• The problem: Copy out exactly the lines spanning the line with "middle pip: (93, 56)" to the line with "ring pip: (38, 9)", inclusive, from the data underneath, with no pictures.

Records for this task START

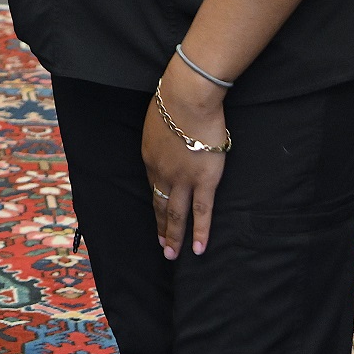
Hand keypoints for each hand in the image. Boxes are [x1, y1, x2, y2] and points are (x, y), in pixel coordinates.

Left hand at [142, 54, 228, 257]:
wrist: (187, 99)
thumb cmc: (173, 101)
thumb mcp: (158, 120)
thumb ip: (162, 136)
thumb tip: (169, 138)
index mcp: (149, 157)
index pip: (153, 184)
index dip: (156, 199)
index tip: (157, 213)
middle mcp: (161, 173)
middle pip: (159, 204)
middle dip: (160, 227)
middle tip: (161, 247)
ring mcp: (182, 180)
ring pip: (176, 214)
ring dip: (174, 236)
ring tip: (172, 254)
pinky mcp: (204, 181)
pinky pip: (202, 212)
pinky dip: (200, 232)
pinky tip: (198, 249)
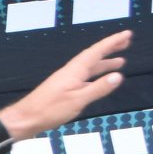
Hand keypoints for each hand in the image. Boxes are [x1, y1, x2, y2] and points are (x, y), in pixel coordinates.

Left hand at [0, 30, 128, 138]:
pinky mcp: (63, 90)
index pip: (96, 51)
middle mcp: (70, 72)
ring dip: (104, 63)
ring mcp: (66, 80)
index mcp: (74, 70)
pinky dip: (95, 75)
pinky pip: (84, 77)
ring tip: (120, 61)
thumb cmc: (50, 110)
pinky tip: (100, 80)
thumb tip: (118, 76)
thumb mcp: (78, 100)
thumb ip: (98, 88)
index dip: (112, 42)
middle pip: (93, 56)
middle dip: (109, 48)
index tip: (127, 34)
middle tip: (126, 42)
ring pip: (89, 68)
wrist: (25, 119)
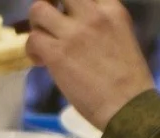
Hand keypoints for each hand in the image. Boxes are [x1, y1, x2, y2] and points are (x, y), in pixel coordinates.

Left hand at [26, 0, 155, 130]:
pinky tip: (42, 62)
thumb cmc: (128, 81)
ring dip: (36, 25)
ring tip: (43, 43)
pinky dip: (31, 50)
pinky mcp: (57, 53)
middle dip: (49, 3)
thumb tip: (74, 28)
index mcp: (112, 9)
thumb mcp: (121, 37)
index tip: (66, 15)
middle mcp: (93, 14)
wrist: (128, 106)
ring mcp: (74, 33)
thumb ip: (100, 26)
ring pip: (38, 9)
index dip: (69, 3)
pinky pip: (32, 39)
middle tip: (48, 23)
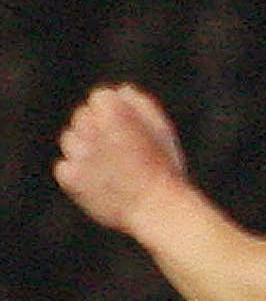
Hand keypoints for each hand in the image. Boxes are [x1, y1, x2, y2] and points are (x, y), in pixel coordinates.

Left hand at [55, 84, 189, 235]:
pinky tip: (99, 185)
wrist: (159, 210)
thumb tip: (122, 90)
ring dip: (86, 151)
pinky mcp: (70, 176)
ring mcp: (78, 152)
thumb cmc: (166, 170)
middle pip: (82, 117)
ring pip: (70, 140)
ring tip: (111, 170)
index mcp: (115, 111)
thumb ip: (141, 106)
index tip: (129, 133)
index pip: (101, 98)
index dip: (116, 115)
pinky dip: (78, 176)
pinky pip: (64, 168)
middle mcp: (91, 127)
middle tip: (122, 154)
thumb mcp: (163, 132)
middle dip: (98, 131)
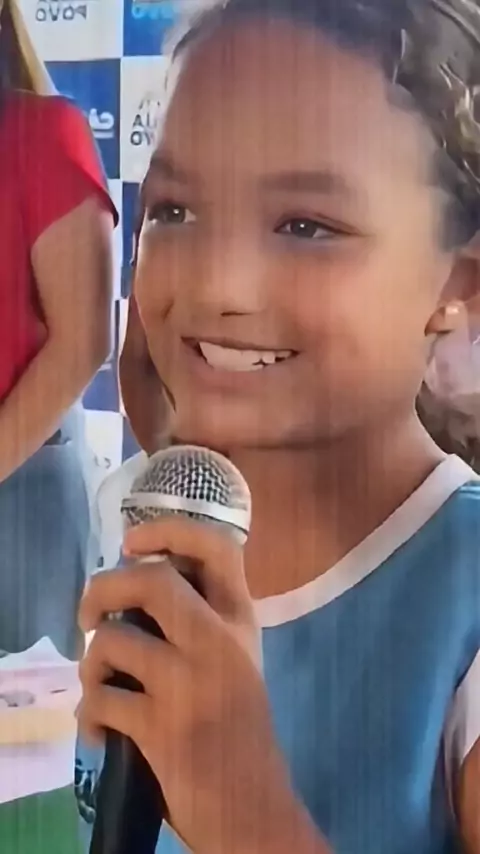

Records for this task END

• Task result:
middle pip: (93, 56)
middle dip: (109, 48)
index tip: (127, 34)
middle tip: (126, 42)
ring pip: (89, 68)
wrist: (25, 119)
Hand keypoints for each hand in the image. Boxes are [x1, y1, x2, y2] and points are (x, y), in pixel coordinates.

Left hand at [26, 0, 155, 130]:
pinky tip: (42, 62)
thumb cmc: (128, 81)
ring dip: (36, 25)
ring tip: (43, 43)
pinky dip: (31, 50)
pinky mcp: (57, 53)
middle dip: (49, 3)
thumb tip: (74, 28)
index mcp: (112, 9)
thumb mcp: (121, 37)
index tip: (66, 15)
middle mcp: (93, 14)
wrist: (128, 106)
ring mcp: (74, 33)
thumb ip: (100, 26)
ring pip: (38, 9)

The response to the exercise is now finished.